___ Task input ___

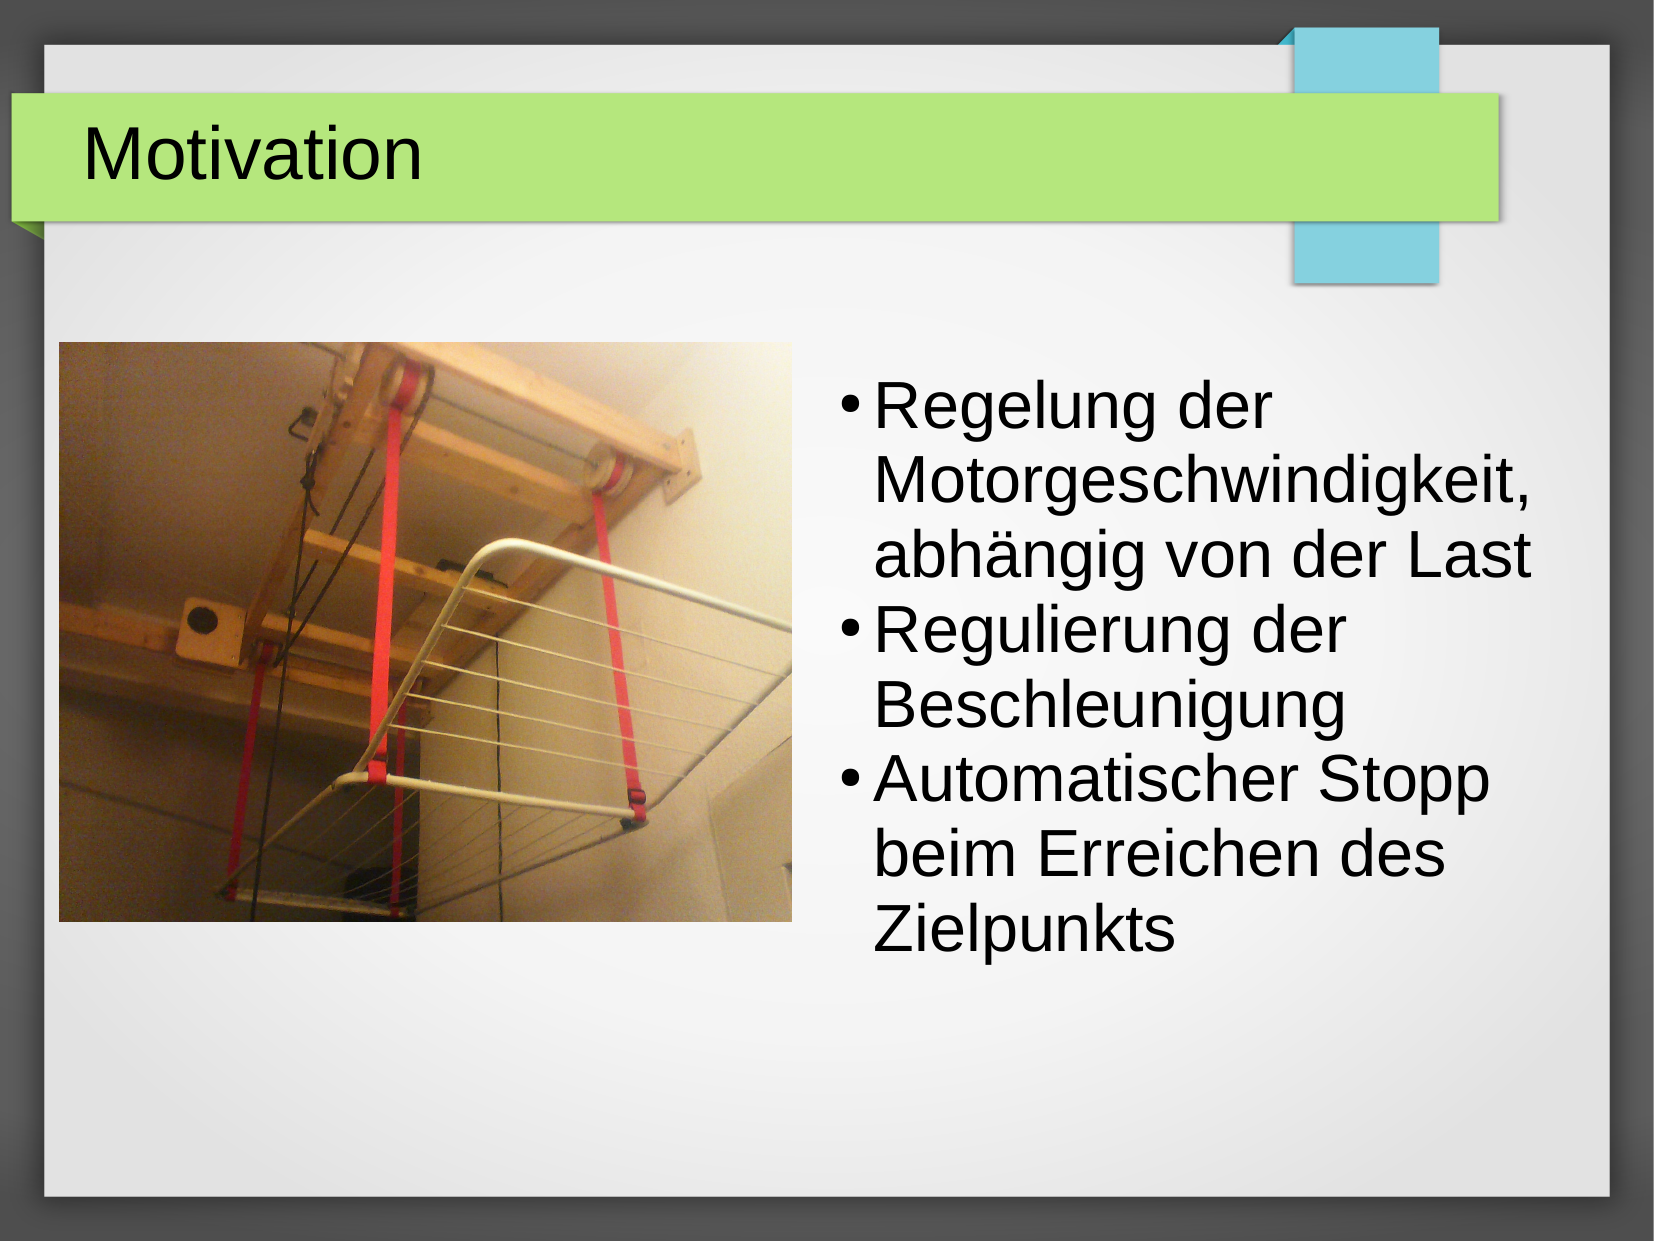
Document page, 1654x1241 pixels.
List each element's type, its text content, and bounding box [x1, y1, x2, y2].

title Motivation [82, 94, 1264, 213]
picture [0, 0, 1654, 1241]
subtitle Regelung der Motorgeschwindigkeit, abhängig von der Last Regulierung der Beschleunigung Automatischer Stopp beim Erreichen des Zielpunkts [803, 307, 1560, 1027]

___
___ Task input ___

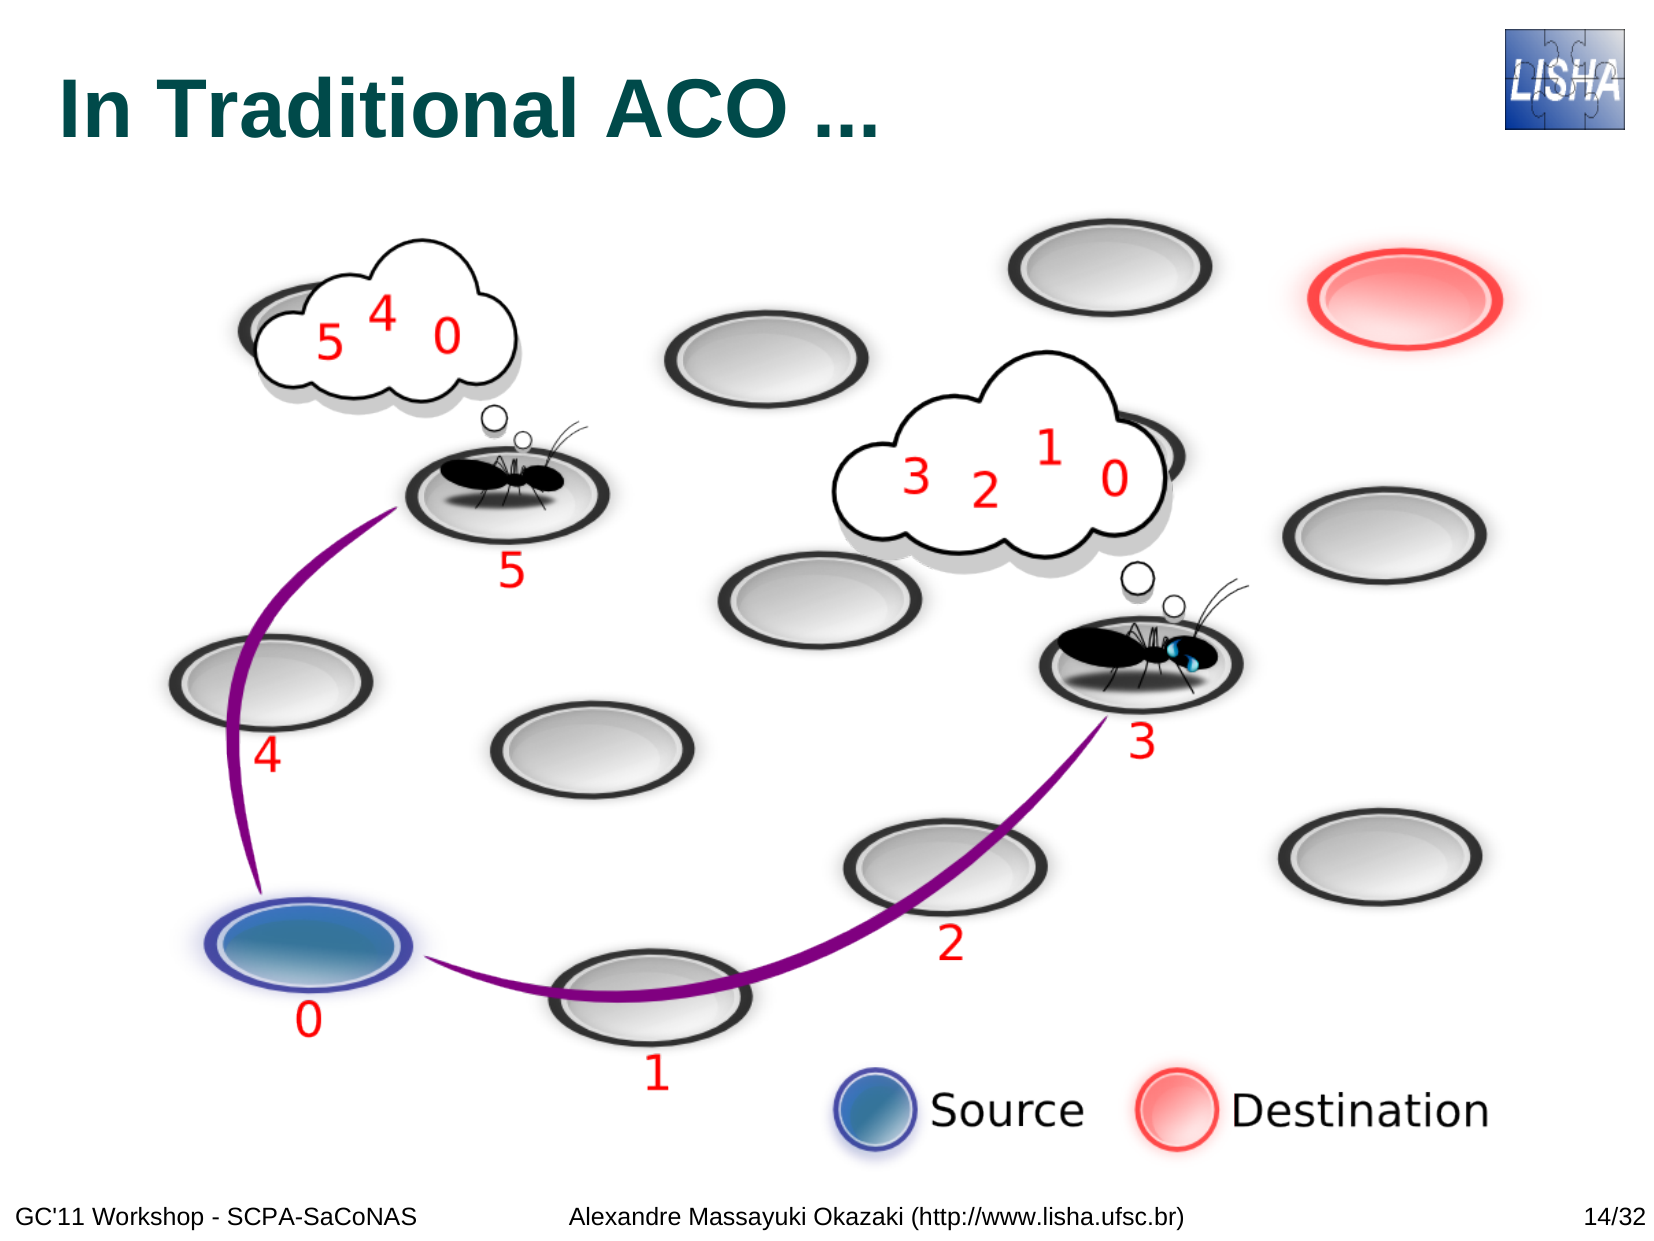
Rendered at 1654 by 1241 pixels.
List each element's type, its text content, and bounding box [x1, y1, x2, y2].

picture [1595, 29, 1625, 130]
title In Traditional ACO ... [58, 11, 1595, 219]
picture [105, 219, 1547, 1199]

___
___ Task input ___

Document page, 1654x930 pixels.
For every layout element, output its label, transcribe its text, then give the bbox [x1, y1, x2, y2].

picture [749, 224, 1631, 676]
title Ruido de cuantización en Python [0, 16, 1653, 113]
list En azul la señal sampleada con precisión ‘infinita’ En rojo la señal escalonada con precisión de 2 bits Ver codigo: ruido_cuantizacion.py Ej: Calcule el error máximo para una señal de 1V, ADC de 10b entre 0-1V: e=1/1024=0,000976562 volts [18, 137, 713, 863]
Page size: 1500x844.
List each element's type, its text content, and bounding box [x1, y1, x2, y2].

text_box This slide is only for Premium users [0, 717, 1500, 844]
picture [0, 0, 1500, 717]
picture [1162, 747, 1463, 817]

___

» Directive: In the lines from the one holding "Document page, 1654x1241 pixels." through the one holding "subtitle Regelung der", both included, change "text content" to "visible text" and leave everything else unchanged.

» Written response:
Document page, 1654x1241 pixels.
List each element's type, its visible text, and bounding box [x1, y1, x2, y2].

title Motivation [82, 94, 1264, 213]
picture [0, 0, 1654, 1241]
subtitle Regelung der Motorgeschwindigkeit, abhängig von der Last Regulierung der Beschleunigung Automatischer Stopp beim Erreichen des Zielpunkts [803, 307, 1560, 1027]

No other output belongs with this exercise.